TALLAHASSEE, Fla. (CAPITOL NEWS SERVICE) - In the 2000 recount and the 2018 election, bad ballot design was most likely a contributing, if not a deciding factor on who won.
In each election, it was Democratic Supervisors of Elections who cost Democratic Candidates the election.
In 2000, it was the infamous butterfly ballot that had nearly 4,000 people in Palm Beach voting for Pat Buchanan instead of Al Gore.

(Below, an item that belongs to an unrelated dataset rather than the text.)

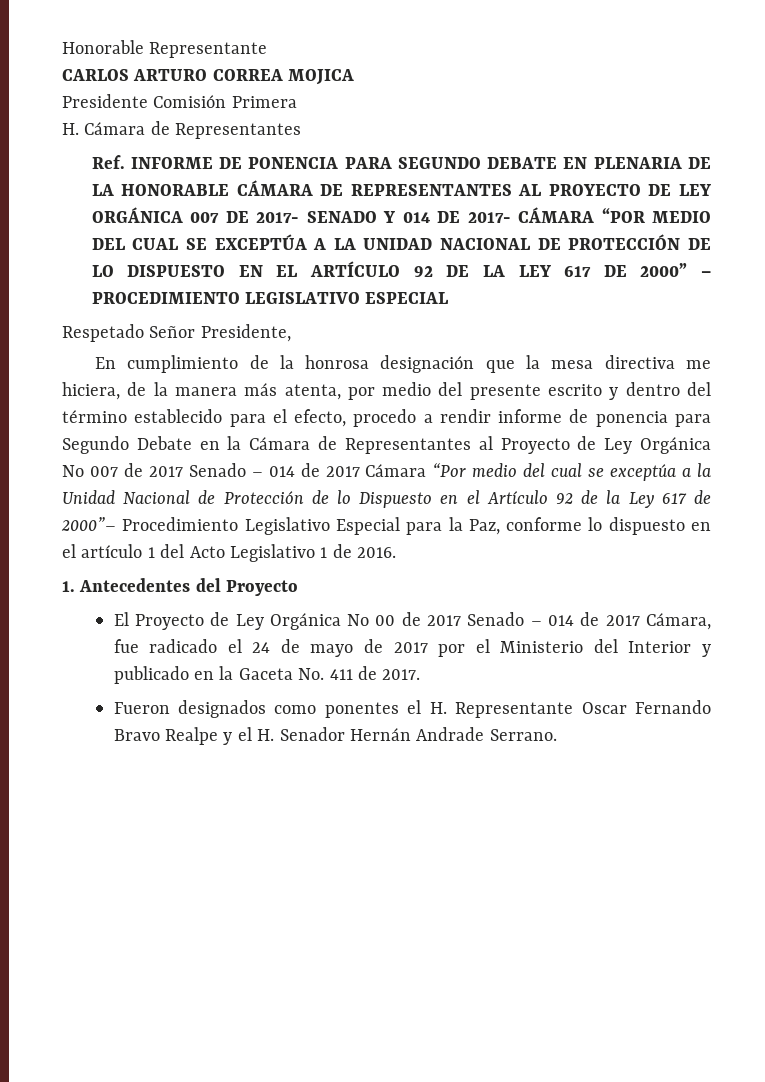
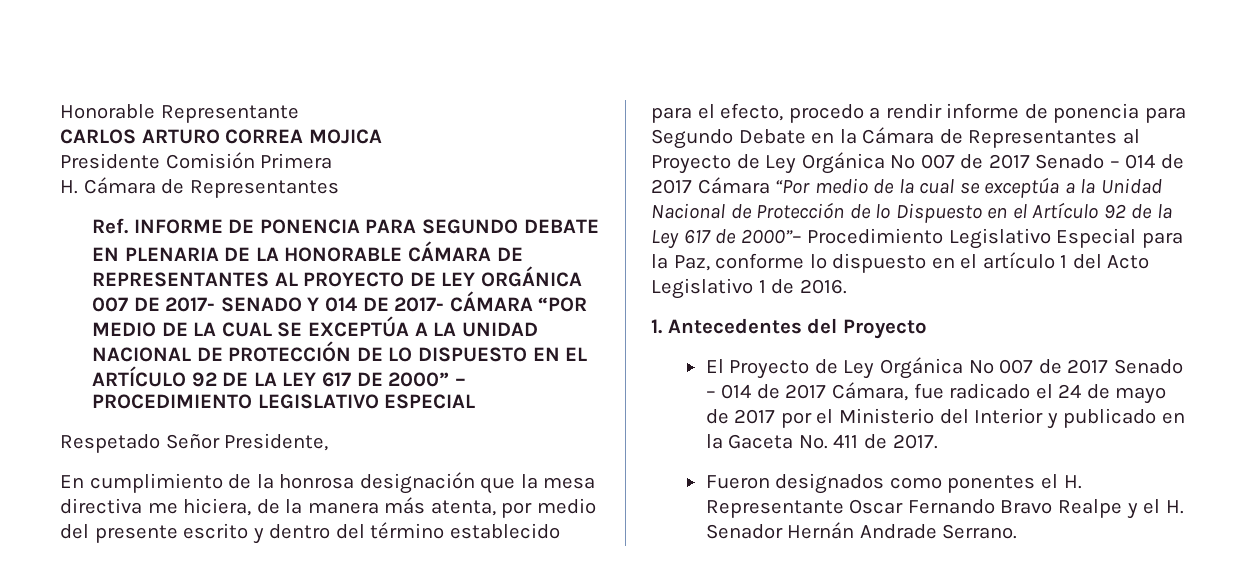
[91,238,125,250] DEL -> [161,322,217,336] DE LA
[523,463,546,477] del -> [873,179,914,194] de la
[375,615,396,626] 00 -> [999,359,1034,374] 007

Gore lost by 537 votes.
This year, Broward County put the U.S. Senate race at the bottom of a long first column following a list of ballot instructions.
“If we were to look at how those undervotes would have broken down partisan-wise in Broward County, that would have netted Nelson anywhere from 9,000 to 11,000 votes which, theoretically, I mean, he lost by about 10,000, that could have made the difference up,” said Data Consultant Matt Isbell.
The U.S. Senate undervote in Broward was between 3.5 percent and 4 percent.
That’s nearly four times higher than the statewide average of one percent.
“We had many counties, including Dade and Palm Beach, where more votes were cast in the for the U.S. Senate than for Governor,” said Isbell.
Republican Party of Florida Attorney Pete Dunbar lays the blame on the local Democratic Party and Bill Nelson’s campaign.
“Everybody had the opportunity to look at that ballot ahead of time. That can be considered a bit of a careless oversight on the part of the Democrats,” said Dunbar.
While it’s too late for Nelson now, count on ballot design being on campaign checklists going forward.
Ironically, both the butterfly ballot and this year’s ill-fated Broward Ballot were designed by Democratic Supervisors of Elections.
“One of the things we all learned after 2000 is that we all have to be more engaged in the ballot design process,” said Democratic Strategist Steve Schale. "This is a public process.”
Apparently, that lesson was forgotten.
Broward Election Supervisor, Dr. Brenda Snipes, has resigned, effective January 4th.
One of the infamous “butterfly” ballot machines was given to the state museum in 2001.